What about in this situation? I have a circle and destroy its triangles so that it makes a pizza slice.


How do I separate those 2 meshes so that they’re unique meshes instead of just 1 combined mesh and GameObject?
StarManta’s right. You should be deciding “separateness” before MeshFilter, as you’re generating the geometry.
There are two definitions to “separateness” which StarManta points out. You want to decide geometric islands.
If you want to consider two sub-meshes as “separate” when they share no edges or vertices, this pseudocode should be close to what you want. Untested, of course.
PSEUDOCODE, not C#
* define a simple entity called an island (a sub-mesh)
* has a set of vertices
* has a set of edges
* get started
* make an empty list of islands
* for every edge in original mesh
* this edge has vertex A and vertex B
* for every island in our list of islands [note]

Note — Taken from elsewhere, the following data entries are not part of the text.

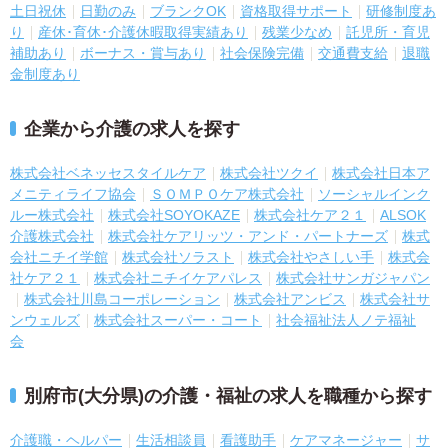
土日祝休
日勤のみ
ブランクOK
資格取得サポート
研修制度あ
り
産休･育休･介護休暇取得実績あり
残業少なめ
託児所・育児
補助あり
ボーナス・賞与あり
社会保険完備
交通費支給
退職
金制度あり
企業から介護の求人を探す
株式会社ベネッセスタイルケア
株式会社ツクイ
株式会社日本ア
メニティライフ協会
ＳＯＭＰＯケア株式会社
ソーシャルインク
ルー株式会社
株式会社SOYOKAZE
株式会社ケア２１
ALSOK
介護株式会社
株式会社ケアリッツ・アンド・パートナーズ
株式
会社ニチイ学館
株式会社ソラスト
株式会社やさしい手
株式会
社ケア２１
株式会社ニチイケアパレス
株式会社サンガジャパン
株式会社川島コーポレーション
株式会社アンビス
株式会社サ
ンウェルズ
株式会社スーパー・コート
社会福祉法人ノテ福祉
会
別府市(大分県)の介護・福祉の求人を職種から探す
介護職・ヘルパー
生活相談員
看護助手
ケアマネージャー
サ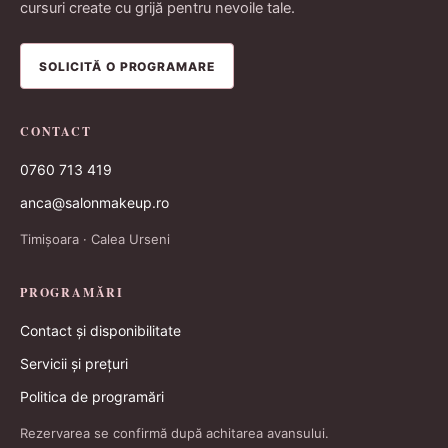
cursuri create cu grijă pentru nevoile tale.
SOLICITĂ O PROGRAMARE
CONTACT
0760 713 419
anca@salonmakeup.ro
Timișoara · Calea Urseni
PROGRAMĂRI
Contact și disponibilitate
Servicii și prețuri
Politica de programări
Rezervarea se confirmă după achitarea avansului.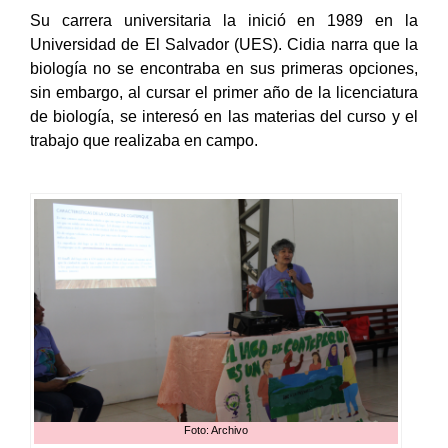
Su carrera universitaria la inició en 1989 en la
Universidad de El Salvador (UES). Cidia narra que la
biología no se encontraba en sus primeras opciones,
sin embargo, al cursar el primer año de la licenciatura
de biología, se interesó en las materias del curso y el
trabajo que realizaba en campo.
Foto: Archivo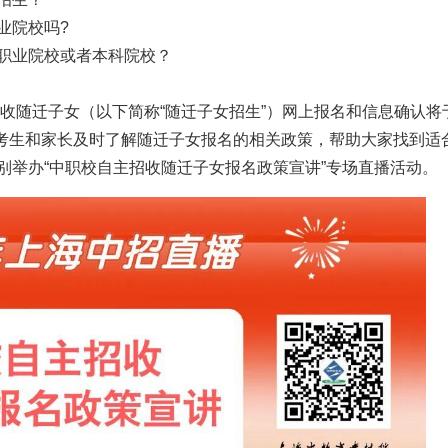
业院校吗?
职业院校或者本科院校？
招收随迁子女（以下简称“随迁子女招生”）网上报名和信息确认将
女考生和家长及时了解随迁子女报名的相关政策，帮助大家找到适
别举办“中职校自主招收随迁子女报名政策宣讲”专场直播活动。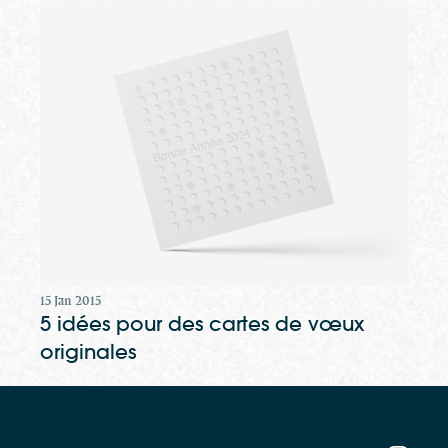
15 Jan 2015
5 idées pour des cartes de vœux
originales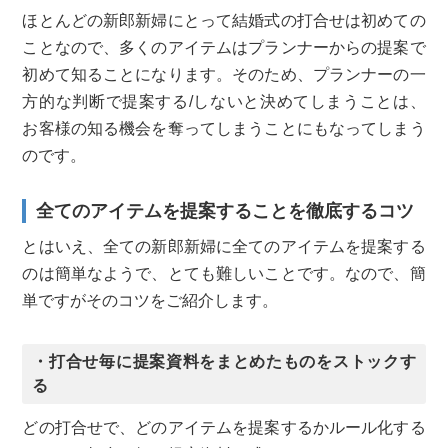
ほとんどの新郎新婦にとって結婚式の打合せは初めての
ことなので、多くのアイテムはプランナーからの提案で
初めて知ることになります。そのため、プランナーの一
方的な判断で提案する/しないと決めてしまうことは、
お客様の知る機会を奪ってしまうことにもなってしまう
のです。
全てのアイテムを提案することを徹底するコツ
とはいえ、全ての新郎新婦に全てのアイテムを提案する
のは簡単なようで、とても難しいことです。なので、簡
単ですがそのコツをご紹介します。
・打合せ毎に提案資料をまとめたものをストックす
る
どの打合せで、どのアイテムを提案するかルール化する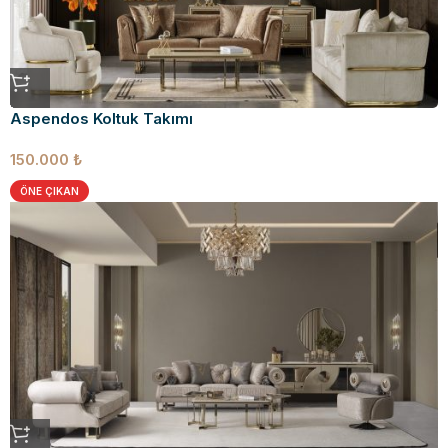
Aspendos Koltuk Takımı
150.000
₺
ÖNE ÇIKAN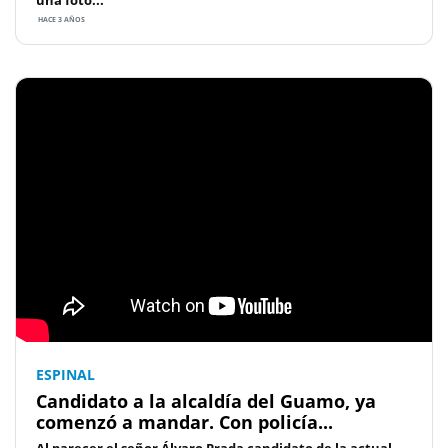
HACE 3 AÑOS
ESPINAL
Candidato a la alcaldía del Guamo, ya
comenzó a mandar. Con policía...
Al parecer el señor Álvaro Prada candidato de la actual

* if this edge is already in this island,
* add vertex A to this island
* for all other islands besides the current one,
* if the other island contains vertex A,
* merge other island containing vertex A with this island
* destroy the other island
* add vertex B to this island
* for all other islands besides the current one,
* if the other island contains vertex B,
* merge other island containing vertex B with this island
* destroy the other island
* if this edge was not found in any existing island,
* create a new island
* add this edge to this new island
* add vertex A to this new island
* add vertex B to this new island
[note]: the list of islands may shrink while iterating
Since this code loops on every edge, and does quite a few checks on whether edges or vertices are present in a set, you can see that this will take an increasing amount of time to process as the number of edges and vertices increases. Usually code like this would be done in a native routine, not in C#, for performance reasons.
The other definition which StarManta mentioned is whether or not sub-meshes intersect in 2D or 3D space. This is even more computationally intense than the given algorithm.
Thanks for the reply. I’m doing this in 2D space and I think distinguishing meshes by edges and vertices should be enough. Is there any way to optimize this?